### 課題一覧
(a) 原文によると、桜井小太郎が1892年に日本人として初めて取得した資格は何ですか。
(b) 原文の「辰野、岡田と共に欧州銀行建築」から「認建築家資格を取得しました。」までを（その語句も含めて）抜き出し、「桜井小太郎」を「櫻井小太郎」に置き換えて示してください。

2013年04月15日

建築家職能運動120年奮闘記 vol.39

 辰野、岡田と共に欧州銀行建築調査に同行した桜井小太郎は、第一高等中学校中退後東京帝大工科大学選科生となり、コンドルの建築事務所で建築実務の指導を受けていた変わり種でした。
 辰野、岡田が帰国したのちもロンドンに留まり、1889年(明治22年)9月にロンドン大学ユニバーサルカレッジに入学し、1890年(明治23年)に好成績で卒業します。その後、ロジャー・スミス建築事務所で2年間実務修習を行った後、1892年(明治25年)には英国王立建築家協会(RIBA)会員登録試験制度の認定試験に合格し、日本人として初めてRIBA公認建築家資格を取得しました。
 桜井は、1893年(明治26年)に帰国し、海軍技師を経て曾根達蔵の勧めで三菱合資会社地所部(現三菱地所)に入社します。そこで技師長として主に丸の内ビジネス街建設に関わり、1923年(大正12年)には桜井小太郎建築事務所を設立し、1935年(昭和10年)竣工の代表作、横浜正金銀行神戸支店(現神戸市立博物館)の設計を最後に引退しました。正面にドーリア様式の円柱が堂々と建ち並ぶ、新古典主義建築の重厚なその外観は、旧神戸外国人居留地の街並みに深みを与えていて、神戸における様式建築の最後期の作品として親しまれています。

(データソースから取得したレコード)
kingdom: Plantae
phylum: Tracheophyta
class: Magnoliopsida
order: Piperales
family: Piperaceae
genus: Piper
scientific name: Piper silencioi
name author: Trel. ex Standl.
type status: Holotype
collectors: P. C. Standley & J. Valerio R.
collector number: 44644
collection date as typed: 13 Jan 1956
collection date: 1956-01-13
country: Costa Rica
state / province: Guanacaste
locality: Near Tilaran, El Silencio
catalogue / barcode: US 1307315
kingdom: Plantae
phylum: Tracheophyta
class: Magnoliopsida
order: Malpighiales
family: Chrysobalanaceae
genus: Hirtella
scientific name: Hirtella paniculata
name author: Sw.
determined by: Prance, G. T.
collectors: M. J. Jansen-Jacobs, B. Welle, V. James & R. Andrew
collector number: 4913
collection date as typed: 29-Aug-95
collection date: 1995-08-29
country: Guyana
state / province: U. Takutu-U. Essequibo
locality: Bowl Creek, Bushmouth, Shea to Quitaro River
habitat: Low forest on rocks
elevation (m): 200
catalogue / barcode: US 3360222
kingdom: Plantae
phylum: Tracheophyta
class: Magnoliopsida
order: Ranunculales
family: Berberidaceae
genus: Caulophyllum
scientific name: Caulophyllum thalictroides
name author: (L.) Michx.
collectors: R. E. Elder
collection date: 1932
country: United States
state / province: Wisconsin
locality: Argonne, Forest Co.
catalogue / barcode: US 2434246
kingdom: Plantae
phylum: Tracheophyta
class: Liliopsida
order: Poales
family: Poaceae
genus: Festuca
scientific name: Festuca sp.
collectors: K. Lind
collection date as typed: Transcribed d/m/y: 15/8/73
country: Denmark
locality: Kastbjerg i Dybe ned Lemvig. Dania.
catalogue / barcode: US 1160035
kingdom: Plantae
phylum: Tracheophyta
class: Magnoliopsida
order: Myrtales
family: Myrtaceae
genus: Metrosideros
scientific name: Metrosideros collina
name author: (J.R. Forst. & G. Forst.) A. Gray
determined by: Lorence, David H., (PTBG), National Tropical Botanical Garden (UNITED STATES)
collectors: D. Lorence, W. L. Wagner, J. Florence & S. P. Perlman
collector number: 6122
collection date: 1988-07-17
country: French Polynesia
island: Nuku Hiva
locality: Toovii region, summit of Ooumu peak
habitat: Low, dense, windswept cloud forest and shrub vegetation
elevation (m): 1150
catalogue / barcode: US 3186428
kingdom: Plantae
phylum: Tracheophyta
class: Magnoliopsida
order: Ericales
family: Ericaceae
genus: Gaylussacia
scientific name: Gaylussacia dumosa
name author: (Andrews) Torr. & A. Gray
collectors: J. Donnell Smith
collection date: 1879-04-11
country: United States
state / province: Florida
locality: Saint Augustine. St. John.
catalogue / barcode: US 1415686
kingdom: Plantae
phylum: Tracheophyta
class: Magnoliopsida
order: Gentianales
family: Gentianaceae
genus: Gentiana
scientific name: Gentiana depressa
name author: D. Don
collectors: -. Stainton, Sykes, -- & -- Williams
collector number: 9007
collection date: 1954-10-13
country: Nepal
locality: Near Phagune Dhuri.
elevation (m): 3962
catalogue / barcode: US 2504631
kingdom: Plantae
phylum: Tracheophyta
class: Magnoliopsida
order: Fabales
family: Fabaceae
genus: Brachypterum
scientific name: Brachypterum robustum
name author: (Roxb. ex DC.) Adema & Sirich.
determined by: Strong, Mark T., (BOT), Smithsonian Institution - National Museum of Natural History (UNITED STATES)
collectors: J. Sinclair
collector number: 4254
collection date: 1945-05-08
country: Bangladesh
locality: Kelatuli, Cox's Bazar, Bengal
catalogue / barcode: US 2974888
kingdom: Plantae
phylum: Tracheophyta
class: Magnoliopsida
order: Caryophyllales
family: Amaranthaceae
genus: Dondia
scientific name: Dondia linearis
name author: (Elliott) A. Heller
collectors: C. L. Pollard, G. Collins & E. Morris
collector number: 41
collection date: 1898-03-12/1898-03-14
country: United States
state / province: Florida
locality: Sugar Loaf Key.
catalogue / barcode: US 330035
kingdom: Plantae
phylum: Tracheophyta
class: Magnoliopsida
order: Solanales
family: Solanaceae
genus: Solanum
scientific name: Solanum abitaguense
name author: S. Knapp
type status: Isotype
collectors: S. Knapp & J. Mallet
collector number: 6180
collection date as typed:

### 課題別解答
(a) 英国王立建築家協会（RIBA）の公認建築家資格です。

(b)
辰野、岡田と共に欧州銀行建築調査に同行した櫻井小太郎は、第一高等中学校中退後東京帝大工科大学選科生となり、コンドルの建築事務所で建築実務の指導を受けていた変わり種でした。
 辰野、岡田が帰国したのちもロンドンに留まり、1889年(明治22年)9月にロンドン大学ユニバーサルカレッジに入学し、1890年(明治23年)に好成績で卒業します。その後、ロジャー・スミス建築事務所で2年間実務修習を行った後、1892年(明治25年)には英国王立建築家協会(RIBA)会員登録試験制度の認定試験に合格し、日本人として初めてRIBA公認建築家資格を取得しました。